The Reserve Bank of Australia will review its target cash rate tomorrow, and markets are split as to whether Governor Glenn Stevens will hike the benchmark interest another 25 basis points this month, or in next month’s meeting. Traders are betting the RBA will hike interest rates by 97 basis points over the coming 12 months, according to the Overnight Interest Swap curve.

The RBA was the first G-20 nation to embark on tightening monetary policy last October after Australia avoided falling into a recession during the global financial crisis.  

Derek Rankin, director at Rankin Treasury Advisory, said the RBA is already close to being back to normal interest rates, and investors are gearing up for the RBNZ to start hiking the official cash rate. Governor Alan Bollard last week said he would move to lift rates “over the coming months” with the economy bouncing back on a better-than-expected recovery in exports. 

“The RBA is starting to get closer to average rates, and over the next six months the programme in New Zealand should see a rise in rates,” Rankin said.  

Investors are betting the RBNZ will hike the OCR by 197 basis points over the next 12 months, according to the OIS curve, and Rankin said exporters to Australia are “taking cover as they start to see rates moving higher.”  

Weighing on the Australian currency was the news that the People’s Bank of China increased its required reserve ratio for commercial banks by 50 basis points, its third hike this year, as the central bank continues to take some heat from the recovery in China.

The kiwi climbed to 78.86 Australian cents from 78.11 cents on Friday in New York.  

All seven strategist surveyed by BusinessWire expect the kiwi dollar will hold up and push higher on the cross-rates this week. The currency rose to 67.98 on the trade-weighted index, or TWI, a measure of the currency against a basket of trading partners, from 67.79 on Friday in New York.  

The euro stabilised over the weekend after Greece announced it would take on more austerity measures after Eurozone finance ministers agreed to a new, and bigger, rescue package for the debt-stricken nation. The deal, estimated to be worth some 120 billion euros, is expected to prevent Greece from defaulting, though it still needs to be ratified by the various European nations’ parliaments.

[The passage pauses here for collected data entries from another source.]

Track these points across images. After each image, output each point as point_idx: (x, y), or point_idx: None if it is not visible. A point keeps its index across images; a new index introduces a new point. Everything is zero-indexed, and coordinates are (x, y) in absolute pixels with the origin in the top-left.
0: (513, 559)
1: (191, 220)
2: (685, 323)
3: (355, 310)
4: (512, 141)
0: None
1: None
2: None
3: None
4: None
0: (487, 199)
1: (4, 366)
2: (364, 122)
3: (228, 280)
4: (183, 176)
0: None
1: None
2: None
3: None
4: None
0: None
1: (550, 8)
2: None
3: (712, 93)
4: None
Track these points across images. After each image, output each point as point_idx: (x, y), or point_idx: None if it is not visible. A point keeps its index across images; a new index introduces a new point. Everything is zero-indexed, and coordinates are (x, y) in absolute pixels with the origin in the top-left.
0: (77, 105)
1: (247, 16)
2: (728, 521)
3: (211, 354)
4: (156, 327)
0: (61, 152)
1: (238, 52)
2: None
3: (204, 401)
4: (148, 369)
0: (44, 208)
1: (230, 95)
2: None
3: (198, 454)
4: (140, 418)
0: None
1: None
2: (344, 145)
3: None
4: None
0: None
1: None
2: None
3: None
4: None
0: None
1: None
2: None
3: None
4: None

The kiwi advanced to 54.87 euro cents from 54.64 cents on Friday in New York.  The pound will remain under pressure ahead of the British national election on Thursday, and an expected hung parliament should delay the steps the next government will have to introduce to slash debt.

The kiwi increased to 47.68 pence from 47.40 pence on Friday in New York.  Japanese markets are closed for three days this week as the world’s second largest economy celebrates Golden Week, and the kiwi fell to 68.47 yen from 68.75 yen on Friday in New York.  

On the data radar this week is the US non-farm payrolls on Friday in the States, which is expected to show the world’s largest economy added 200,000 jobs in April, while American and European manufacturing data will also be under scrutiny. The European Central Bank meets this week, but is unlikely to change its policy setting.